• [Selected excerpt]:
--------------------

If these attitudes prevailed at Kosciusko as most villagers believed, ironically the village elementary school may have contributed to or actually promoted them by segregating and isolating village children.  Before !940, most Mississippi children, like most American children everywhere, did not attend school beyond the eight grade, and thus the separate schools restricted the opportunities for village and town children to interact and establish relationships with each other.  This pattern changed, beginning in the early forties, when more and more Mississippi children began to attend high school and college.  Children from the town, the village, and the country came together for education and, in the process, established lasting relationships.  The relationships became even closer when, almost simultaneously, the young men began to march off together to World War II and a few years later to the Korean Conflict.
Children attending the village school experienced classical segregation and discrimination, but the potential damage was offset by teachers quietly promoting the develop-ment of self esteem and stressing the importance of preparing for the future.  Miss Alva Thomas, principal and strong promoter of the mill and its school, taught the seventh and eight grades; her two sisters, Anna and Lois, along with Christine Paine taught two grades each and completed the faculty.  Each school day started in a way now considered unlawful; the student body assembled in the school's auditorium for the recitation of the Pledge of Allegiance to the Flag, a short biblical reading, and a prayer.  The span event of the year was the annual play, with eight grade actors playing to a full house of villagers.  I attended and completed the eight grade class and have fond memories of the school and Miss Alva.  I recall it as a memorable and beneficial experience, highlighted by a leading role in the annual play.
The school with its community playground and three large ponds nearby provided the village with a very active recreation center.  The ponds provided water for the mill's five steam engines, and for the villagers, swimming, boating, and fishing. The best fishing, however, was at Fletcher's bridge, about five miles south of the village, where my friend, Joe Mathews, and I would frequently go on a Saturday morning with his father and usually one other adult male in a horse-drawn wagon, camp and fish overnight, and return Sunday afternoon.  Other social activities centered around the church and John Felder's Grocery where, across the street and under the shade of two large Oaks, the men played checkers and dominoes.

--------------------

Collected data entries
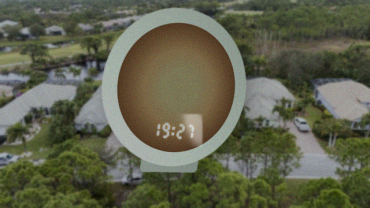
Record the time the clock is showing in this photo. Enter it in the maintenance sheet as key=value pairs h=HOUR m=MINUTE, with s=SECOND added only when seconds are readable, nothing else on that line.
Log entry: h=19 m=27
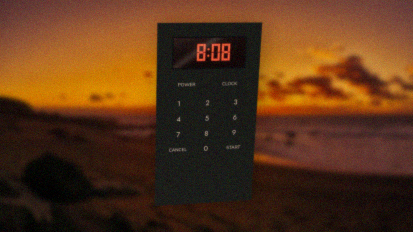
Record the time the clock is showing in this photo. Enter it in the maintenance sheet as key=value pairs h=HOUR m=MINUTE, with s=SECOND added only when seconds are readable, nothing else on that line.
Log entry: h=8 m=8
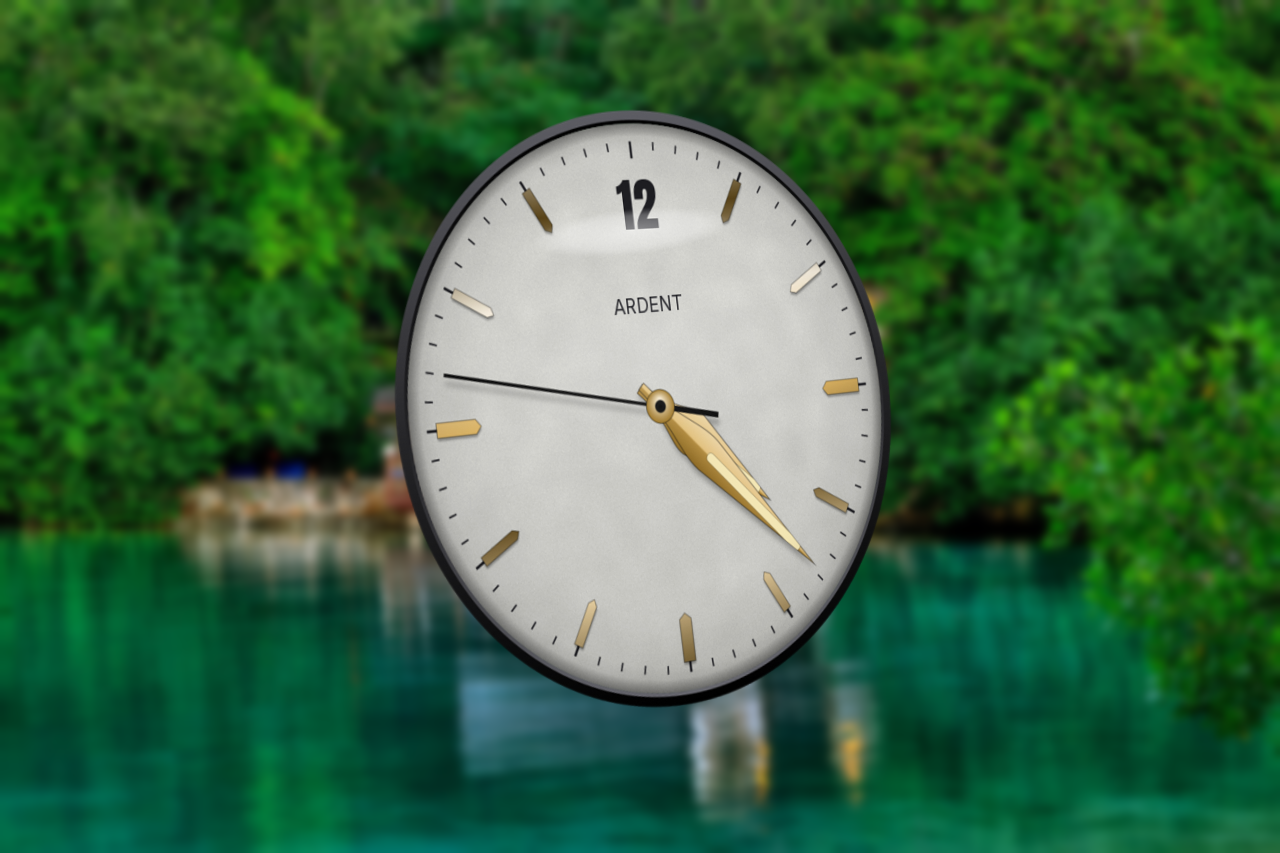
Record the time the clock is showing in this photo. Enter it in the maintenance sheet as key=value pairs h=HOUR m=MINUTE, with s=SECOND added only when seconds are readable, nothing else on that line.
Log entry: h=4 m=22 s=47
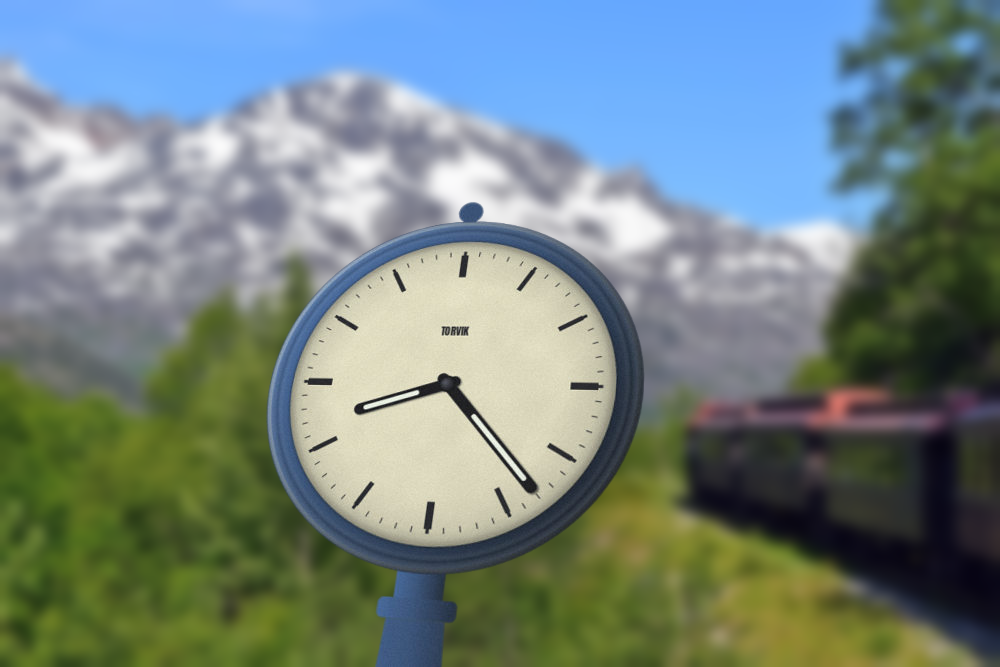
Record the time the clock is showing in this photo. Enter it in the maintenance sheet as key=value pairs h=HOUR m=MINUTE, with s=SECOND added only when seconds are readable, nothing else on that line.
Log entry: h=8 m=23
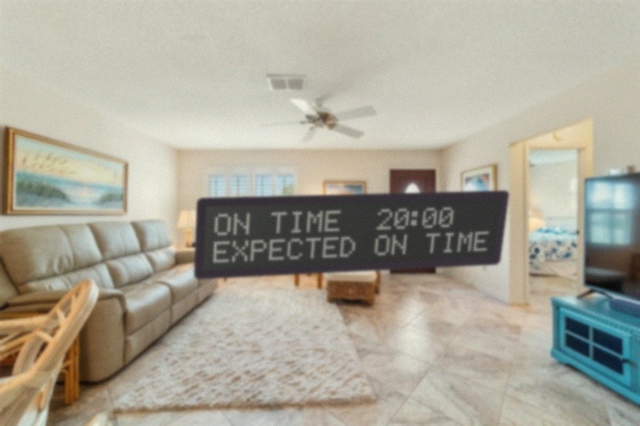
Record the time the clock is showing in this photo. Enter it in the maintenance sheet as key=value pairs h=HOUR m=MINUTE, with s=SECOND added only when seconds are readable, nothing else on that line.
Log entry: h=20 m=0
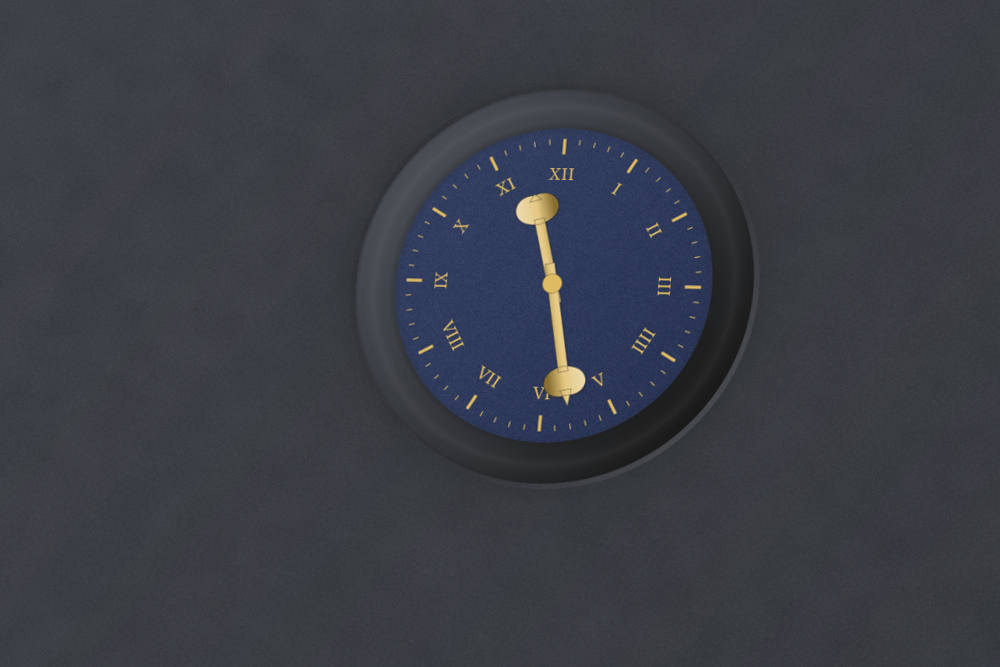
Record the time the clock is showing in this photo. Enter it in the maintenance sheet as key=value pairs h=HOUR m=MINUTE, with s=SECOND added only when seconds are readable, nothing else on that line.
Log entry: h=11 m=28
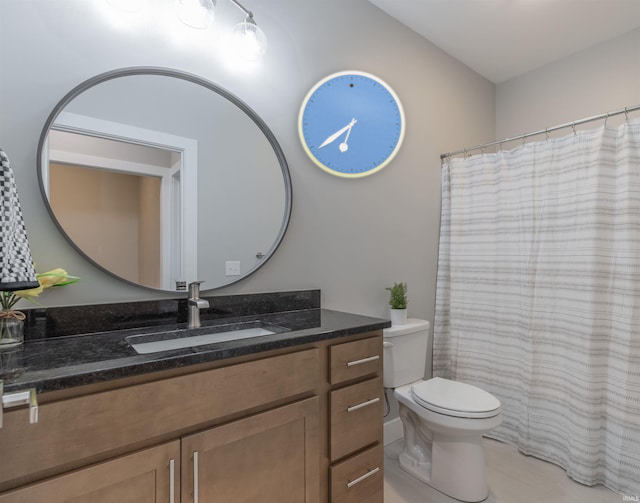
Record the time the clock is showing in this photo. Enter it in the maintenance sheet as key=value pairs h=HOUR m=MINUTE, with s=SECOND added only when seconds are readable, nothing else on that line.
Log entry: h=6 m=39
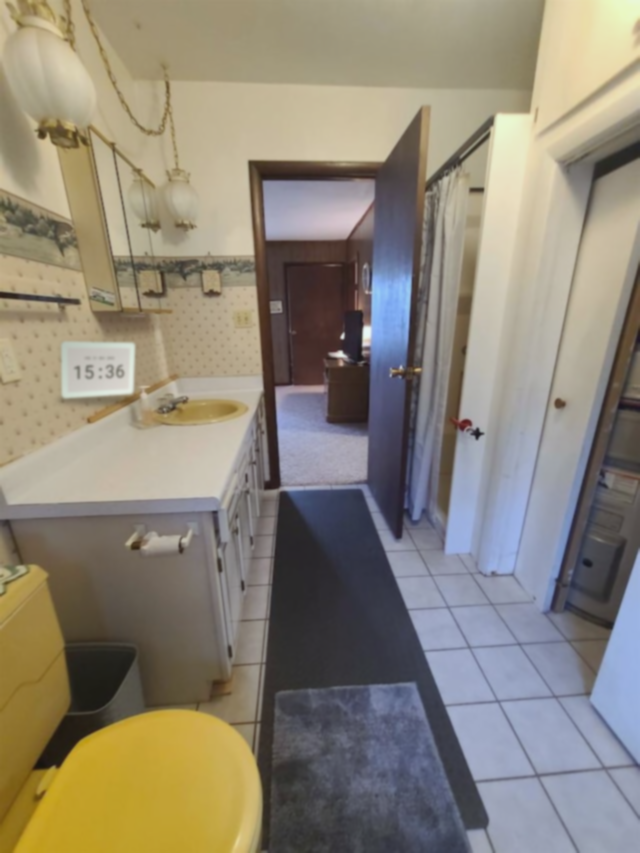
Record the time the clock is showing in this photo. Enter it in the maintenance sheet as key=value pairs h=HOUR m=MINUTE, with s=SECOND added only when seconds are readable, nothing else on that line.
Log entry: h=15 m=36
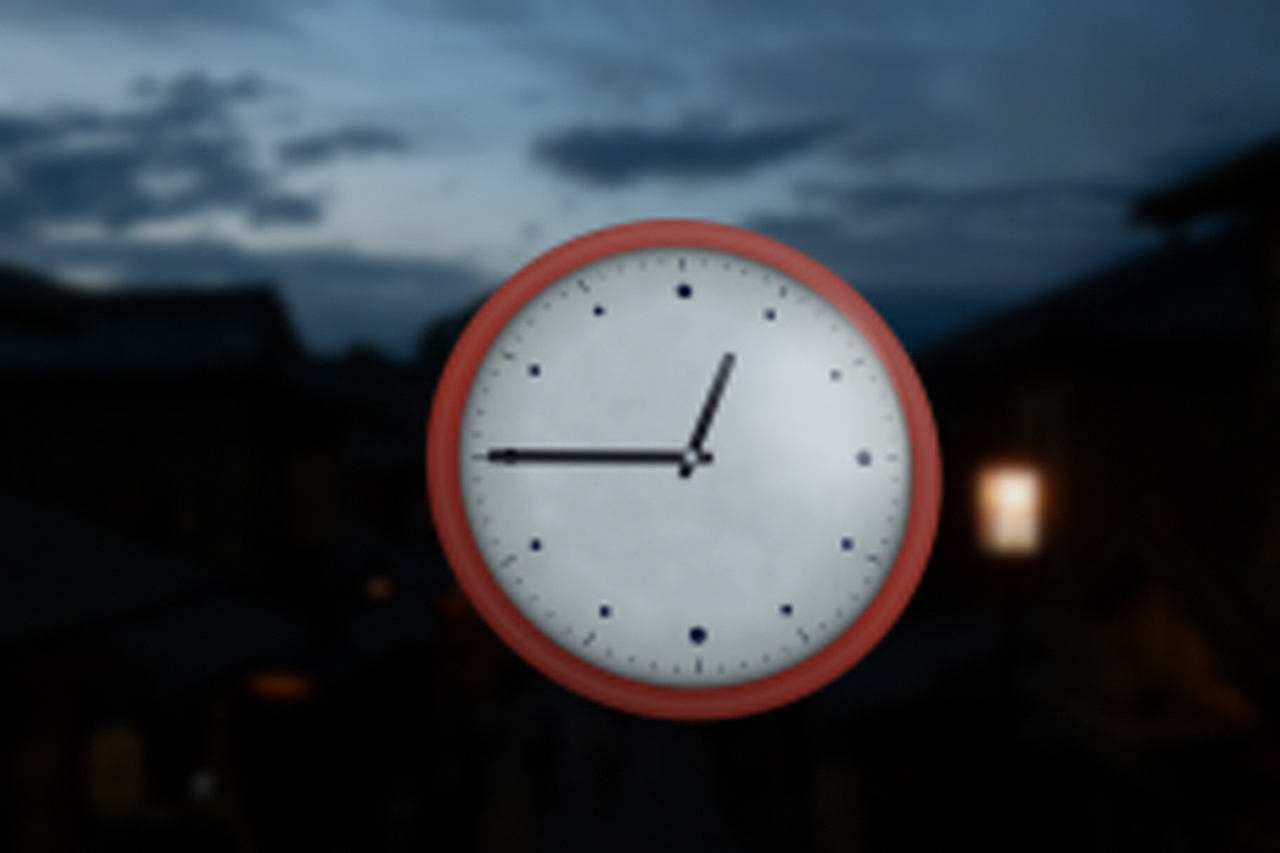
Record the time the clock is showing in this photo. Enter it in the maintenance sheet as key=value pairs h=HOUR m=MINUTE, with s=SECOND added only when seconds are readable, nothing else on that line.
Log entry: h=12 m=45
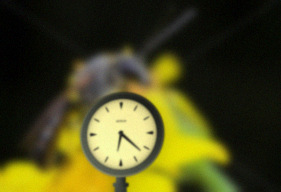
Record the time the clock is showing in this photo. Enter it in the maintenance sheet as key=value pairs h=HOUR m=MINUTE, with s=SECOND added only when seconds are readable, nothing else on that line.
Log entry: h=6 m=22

--------------------

• [To do]:
[1] According to the memoir of the Kosciusko mill village, where was the best fishing?
[2] Pick up the memoir of the Kosciusko mill village after its final sentence and keep writing.

• [The replies]:
[1] At Fletcher's bridge, about five miles south of the village.

[2]
For fifty-two years to the month, the Kosciusko mill was the town's largest industry and its economic base.  Then in Au-gust 1953, Robert Sanders in ill health closed the mill, along with his other mills, and after his death in 1954, the mill and village houses were sold.  Ironically, Sanders suffered a heart attack while attending a conference with local business leaders about the possible reopening of the Aponaug Mill and died a few days later on September 25, 1954.
Rather abruptly, the mill was gone, never to reopen; the old brick mill building still stands, its most recent occupant at the time of this writing was a small electric lamp company.  There are almost no signs of the small village that was once adjacent to the mill--the eighty-five small houses, the church, and the school with its community playground.  John Felder's grocery store and a few of the former village houses near it still survive.
In 1899 West Point, a small town of 3,200 on the Illinois Central Railroad in northeastern Mississippi, organized and approved a capital investment of $107,000 to build a small yarn mill.  Two years later the West Point Cotton Mill was completed and began operations with J. M. Hardison, as president; J. A. Crawford, secretary and treasurer; Eugene Cross, superintendent; J. R. French, carding-spinning overseer; and P.M. Coates, engineer.
The small mill was initially powered by a Corlis steam engine to operate 5,152 spindles in the production of thread only.  At the time it was West Point's largest industry, employing seventy workers, mostly women and young girls, to produce fine yarns for weaving plants in the northeastern states--primarily New Jersey, Massachusetts, Pennsylvania, and Rhode Island.  Producing thread only, it was a small plant in comparison with Aponaug Mill No. 1 at Kosciusko which produced both thread and a variety of cloth.
After being virtually destroyed by a severe storm in April 1913, the mill was sold to J. R. French, one of its founding officials, who rebuilt and reorganized under the name Cardinal Spinning Mills.  Its name was later changed to Perdue Spinning Company, and finally in the early twenties, James Sanders purchased the mill and reorganized it under the name Aponaug Manufacturing Company, Mill No. 2.  He brought in A. C. Sanders from Maine to be superintendent and embarked on a substantial expansion program.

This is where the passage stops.